Material provided:
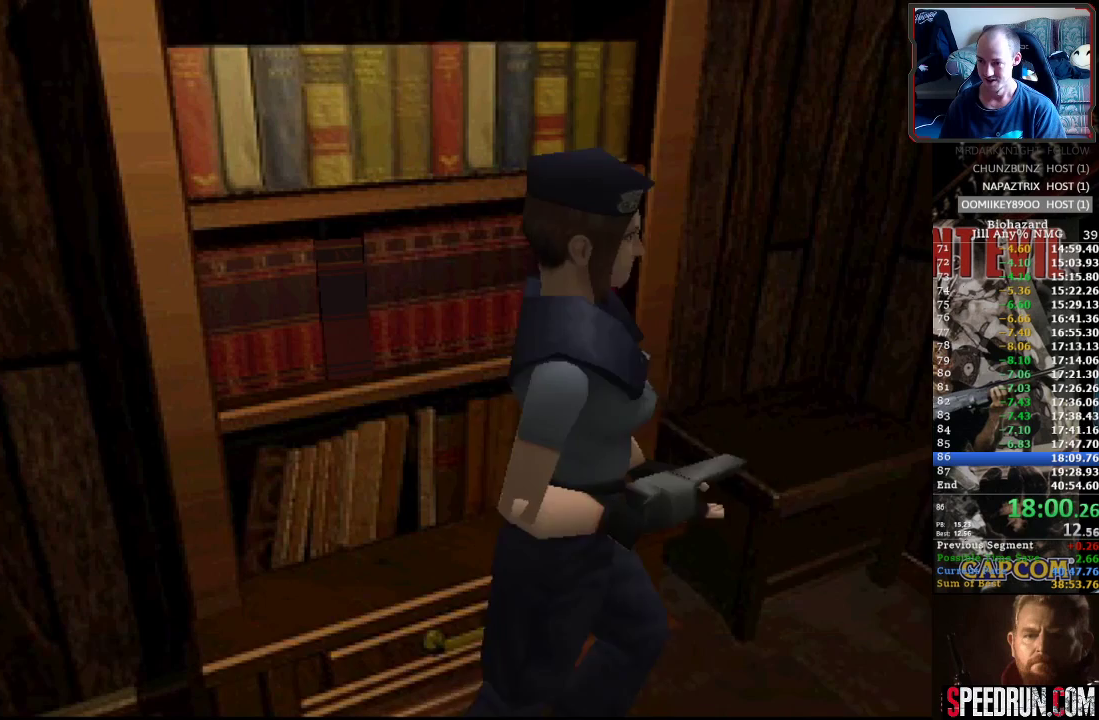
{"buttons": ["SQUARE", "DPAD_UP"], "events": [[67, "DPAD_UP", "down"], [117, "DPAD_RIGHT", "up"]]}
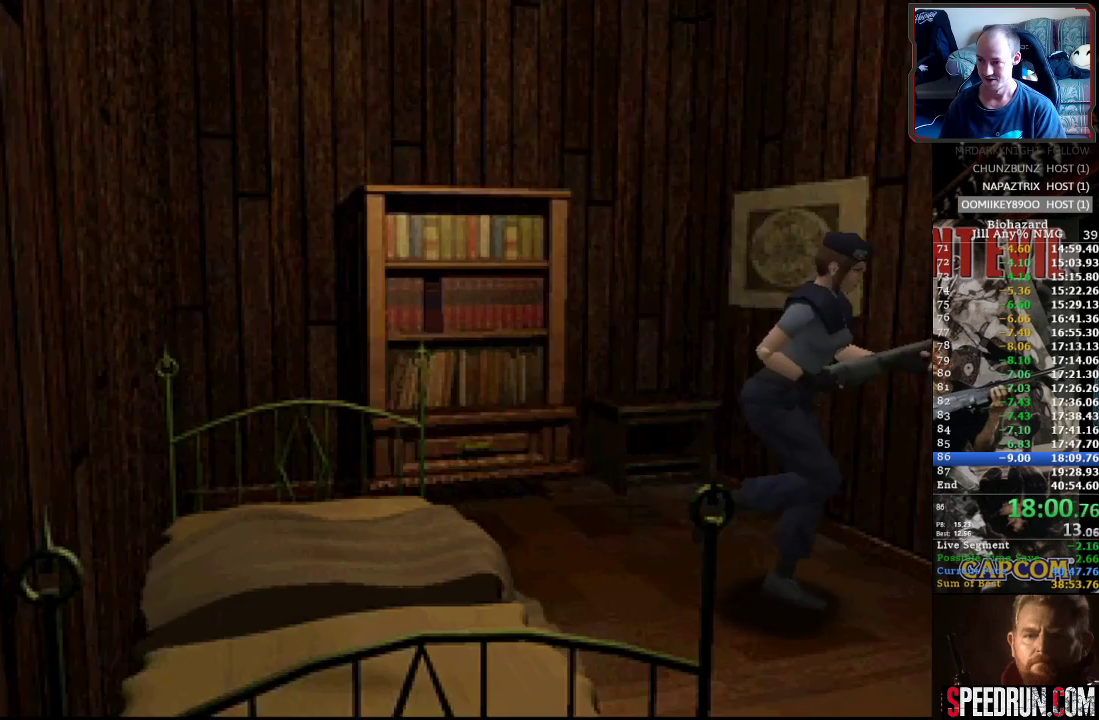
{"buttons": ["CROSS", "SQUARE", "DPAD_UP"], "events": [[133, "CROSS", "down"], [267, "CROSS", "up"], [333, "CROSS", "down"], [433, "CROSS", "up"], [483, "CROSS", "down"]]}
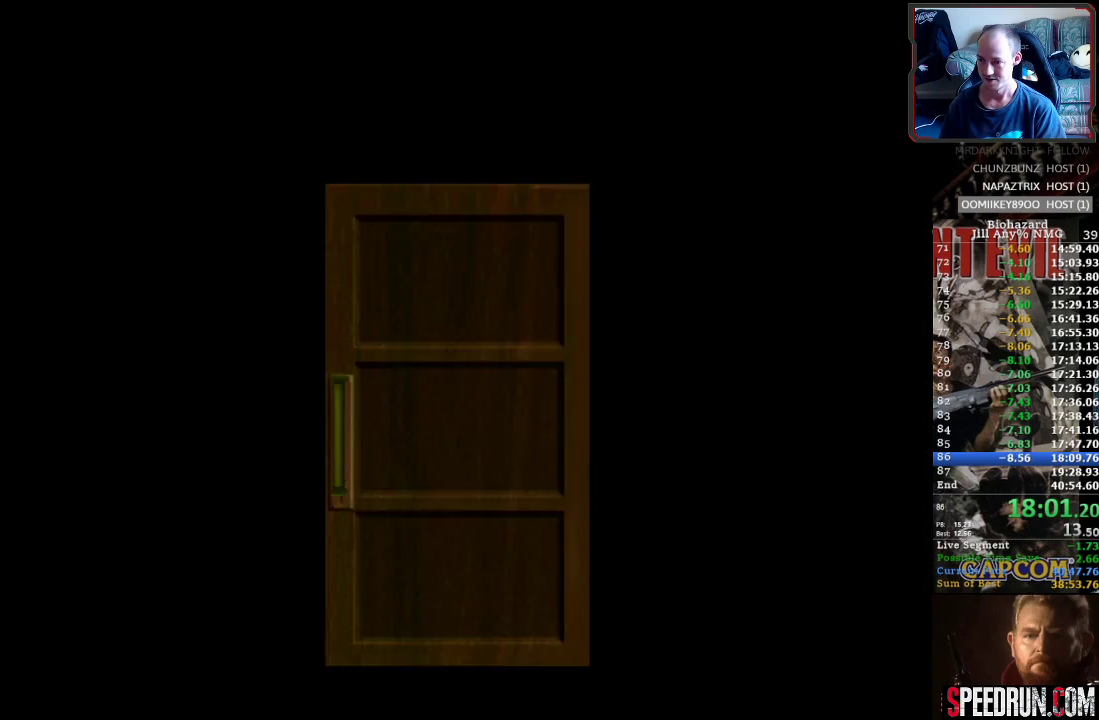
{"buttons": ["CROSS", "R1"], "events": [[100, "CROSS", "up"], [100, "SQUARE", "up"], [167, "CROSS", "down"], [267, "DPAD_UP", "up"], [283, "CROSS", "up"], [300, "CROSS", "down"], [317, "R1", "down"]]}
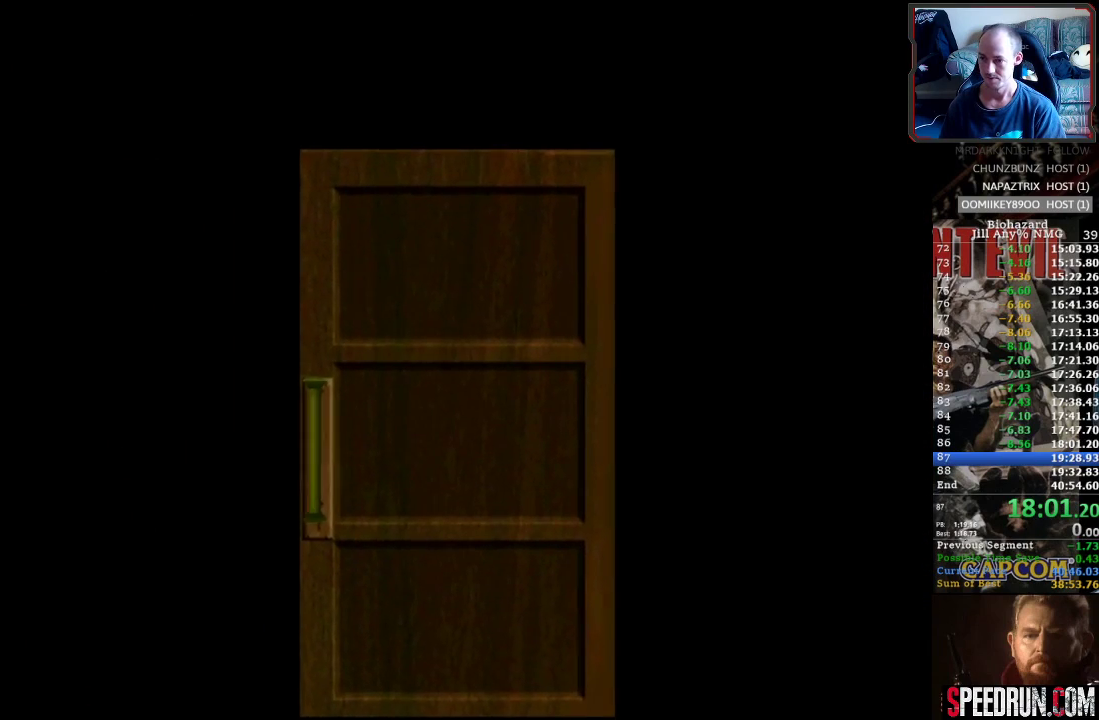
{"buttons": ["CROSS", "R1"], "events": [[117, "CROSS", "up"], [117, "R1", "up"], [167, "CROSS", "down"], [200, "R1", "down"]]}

Task objective: Restate the data above word for word, omitting every picture.

Exercise output:
{"buttons": ["SQUARE", "DPAD_UP"], "events": [[67, "DPAD_UP", "down"], [117, "DPAD_RIGHT", "up"]]}
{"buttons": ["CROSS", "SQUARE", "DPAD_UP"], "events": [[133, "CROSS", "down"], [267, "CROSS", "up"], [333, "CROSS", "down"], [433, "CROSS", "up"], [483, "CROSS", "down"]]}
{"buttons": ["CROSS", "R1"], "events": [[100, "CROSS", "up"], [100, "SQUARE", "up"], [167, "CROSS", "down"], [267, "DPAD_UP", "up"], [283, "CROSS", "up"], [300, "CROSS", "down"], [317, "R1", "down"]]}
{"buttons": ["CROSS", "R1"], "events": [[117, "CROSS", "up"], [117, "R1", "up"], [167, "CROSS", "down"], [200, "R1", "down"]]}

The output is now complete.